Cesar Chelala
A physician and writer

Ukrainian Women Prove Resilient in the Face of War

The war in Ukraine is having growing negative effects on women and girl’s health and well-being. They encompass not only gender-based violence, but include all aspects of women’s and girl’s lives. Access to basic services and life-saving sexual and reproductive health care have been drastically disrupted.

Since the 2013 Maidan revolution, also known as “dignity revolution,” Ukrainian women have been increasingly engaged in the political, social, and economic affairs of the country. This engagement has led to an increase in women’s political participation, manifested by gains in parliamentary seats and in village and regional councils. As a result, Ukraine has ratified or joined most international agreements on gender equality.

In spite of these advances, however, gender inequalities persist, bolstered by traditional norms that promote systemic discrimination and biases against women and girls. These inequities have been aggravated by the war conducted by Russia in eastern Ukraine since 2014. The years of conflict since then have increased and deepened pre-existing gender inequalities and created new ones such as arbitrary killings, rape and trafficking.

The war has particularly affected marginalized and disadvantaged groups such as female-headed households, internally displaced persons, Roma people, people with disabilities, and LGBTQ people. As a result, women facing multiple forms of discrimination are in need of special assistance.

Today, millions of people have fled Ukraine and million’s more –nearly two-thirds of them women and children—have been internally displaced and, as a consequence, do not have access to essential services such as health care, employment, and housing. Poverty and dependency on social assistance has increased and has pushed many women into the unprotected informal sectors of the economy.

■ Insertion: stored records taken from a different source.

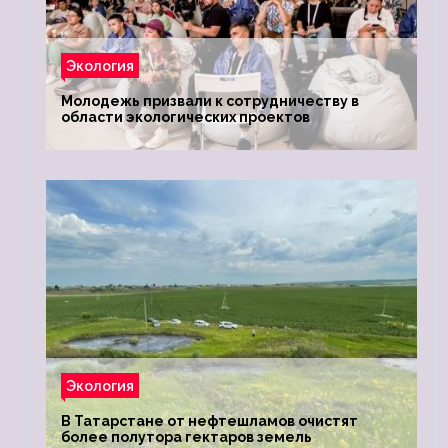
Экология
Молодежь призвали к сотрудничеству в
области экологических проектов
Экология
В Татарстане от нефтешламов очистят
более полутора гектаров земель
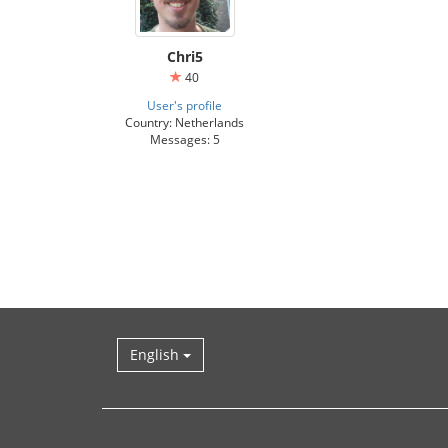
Chri5
40
User's profile
Country: Netherlands
Messages: 5
English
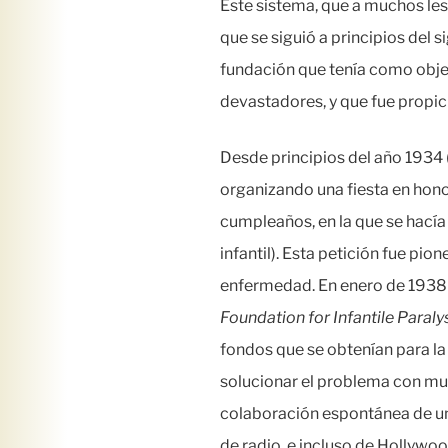
Este sistema, que a muchos les
que se siguió a principios del 
fundación que tenía como objeti
devastadores, y que fue propic
Desde principios del año 1934 
organizando una fiesta en hono
cumpleaños, en la que se hacía 
infantil). Esta petición fue pio
enfermedad. En enero de 1938 
Foundation for Infantile Paraly
fondos que se obtenían para la 
solucionar el problema con muy
colaboración espontánea de un
de radio, e incluso de Hollywoo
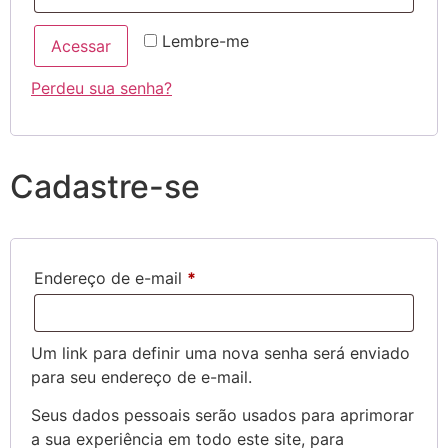
Lembre-me
Acessar
Perdeu sua senha?
Cadastre-se
Endereço de e-mail
*
Um link para definir uma nova senha será enviado
para seu endereço de e-mail.
Seus dados pessoais serão usados para aprimorar
a sua experiência em todo este site, para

The COVID-19 pandemic, that began in Ukraine on March 3, 2020, threatened the gains that had been made on women’s rights, economic empowerment and access to health care. Prolonged restrictions on mobility, particularly for women and young people, have increased despair and isolation, and have increased its negative effect on people with mental health challenges. Young people and children are forced to sacrifice their future so they can survive in the present.

Even in times of peace, women tend to be more food insecure than men, but the war in Ukraine has exacerbated the number of women experiencing hunger, energy insecurity and economic instability. The Russian aggression on Ukraine has provoked a redistribution of family roles, adding to the already heavy burden of women who, in addition to traditional home responsibilities are now obliged to look for additional sources of income.

Women who are caring for children face extreme shortages of essential medicines, healthcare and funds to obtain basic items, including baby food and formula. Many women face the challenge to accommodate and feed internally displaced people. This increases their unpaid care and domestic work responsibilities, often at the expense of their physical and mental health and wellbeing.

The martial order issued by the Ukraine State Border Guard Service at the beginning of the Russian invasion that led to tens of thousands of civilians fleeing to other countries decreed that those between 18 and 40 years old should stay in the country. It is estimated that 95 percent of single-parent households are headed by single mothers, who now face increased pressure to provide for their families while male family members are more directly involved in defense activities.

Despite the heavy burdens imposed by the war, Ukrainian women have shown considerable resilience and have contributed greatly to defense efforts. It is estimated that women make up 25 percent of Ukrainian armed forces. This is an almost 10 percent increase from the beginning of the Russian invasion. Women have integrated fully in the armed forces, performing duties as soldiers and holding positions of command.

The Russian military leaders didn’t expect such a strong resistance from the Ukrainian soldiers, and even less from a Ukrainian army strengthened by the participation of women, something that needs to be acknowledged and honored as a critical factor in the defense of their country.

About the Author
César Chelala is a physician and writer born in Argentina and living in the U.S. He wrote for leading newspapers all over the world and for the main medical journals, among them The New York Times, The Washington Post, The Wall Street Journal, The Japan Times, The China Daily, The Moscow Times, The International Herald Tribune, Le Monde Diplomatique, Harvard International Review, The Journal of the American Medical Association, The Lancet, Annals of Internal Medicine, and The British Medical Journal. He is a co-winner of an Overseas Press Club of America award and two national journalism awards from Argentina.